Novella exploring slavery by Robert A. Heinlein

"Logic of Empire" was originally published in the March 1941 issue of Astounding Science Fiction.

"Logic of Empire" is a science fiction novella by American writer Robert A. Heinlein. Part of his Future History series, it originally appeared in Astounding Science Fiction (March 1941) and was collected in The Green Hills of Earth (and subsequently The Past Through Tomorrow).

==Plot summary==
Two well-off Earth men are arguing about whether there is slavery on Venus, and one of them gets shanghaied there, or so he believes; they later find out that they have bet one another about the topic, gotten drunk, and signed on. Upon his arrival, he finds his contract sold to a farmer. His discovery that it will take him years to work off his debt is compounded by his realization that he cannot get to sleep at night without rhira, an expensive local narcotic, which thus increases his debt every day.

==Themes==
Ostensibly a tale about a man in the wrong place at the wrong time and his struggle to free himself from the oppressive circumstances in which he is plunged, the story also attempts to explain how slavery develops in a new colony. Even in the future, the technology available to a new colony is always initially low. If a machine to do a necessary job is too expensive to import (say a wheat harvester, a water pump, or even a washing machine), a human must do it instead. If too many jobs must be done by hand, and there is a shortage of labor compared with independent resources that free labor could take up (exploit - "land" although that condition is not clear in the story), a market for slavery develops. Decades later, while there is still an abundance of land, this market remains because the colony itself has quotas to meet and debts to repay and cannot spare the resources to develop local industries to make the machines itself, yet free labor still then does not have to bid its price down enough to out-compete slave labor.

Throughout the story, Heinlein takes the view of the objective narrator in describing Venusian society. "Logic of Empire" places different rationales on the people who participate in slavery, only teasing a sort of socio-scientific inevitability of a slavery system.

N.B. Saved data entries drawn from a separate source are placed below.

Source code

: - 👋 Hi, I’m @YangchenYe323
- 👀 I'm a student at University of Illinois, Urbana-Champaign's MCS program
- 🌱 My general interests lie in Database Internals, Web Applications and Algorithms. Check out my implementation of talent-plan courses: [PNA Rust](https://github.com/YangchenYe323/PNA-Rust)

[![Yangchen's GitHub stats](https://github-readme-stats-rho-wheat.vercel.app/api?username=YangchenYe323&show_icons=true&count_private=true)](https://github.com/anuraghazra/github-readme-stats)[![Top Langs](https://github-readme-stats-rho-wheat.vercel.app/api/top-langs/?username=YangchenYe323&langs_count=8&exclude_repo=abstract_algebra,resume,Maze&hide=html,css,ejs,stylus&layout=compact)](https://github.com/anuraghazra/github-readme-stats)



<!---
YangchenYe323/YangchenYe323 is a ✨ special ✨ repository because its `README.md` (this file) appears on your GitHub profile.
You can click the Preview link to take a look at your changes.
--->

There are no real villains; everybody is just doing their job of trying to maximize income in a mercantilist system. Even the plantation owner who owns the hero is portrayed as a struggling and failing small businessman, whose main motivation is to secure a livelihood for his daughter.

==Nehemiah Scudder==
There is in the story a casual reference to the rise of the fanatical preacher Nehemiah Scudder, who would eventually be elected president and establish a theocratic dictatorship which would rule the US for several generations. Heinlein considered writing a story focusing on his rise, which would have had the name "The Sound of His Wings" and chronologically followed directly upon "Logic of Empire." He never did so, and a great gap was left in the Future History which resumes with the overthrow of the theocracy in "If This Goes On—".
As an aside, Heinlein himself said he felt that 3 books would need to be devoted to Scudder to tell the story fully and he couldn’t stand the guy enough to spend that much time with him.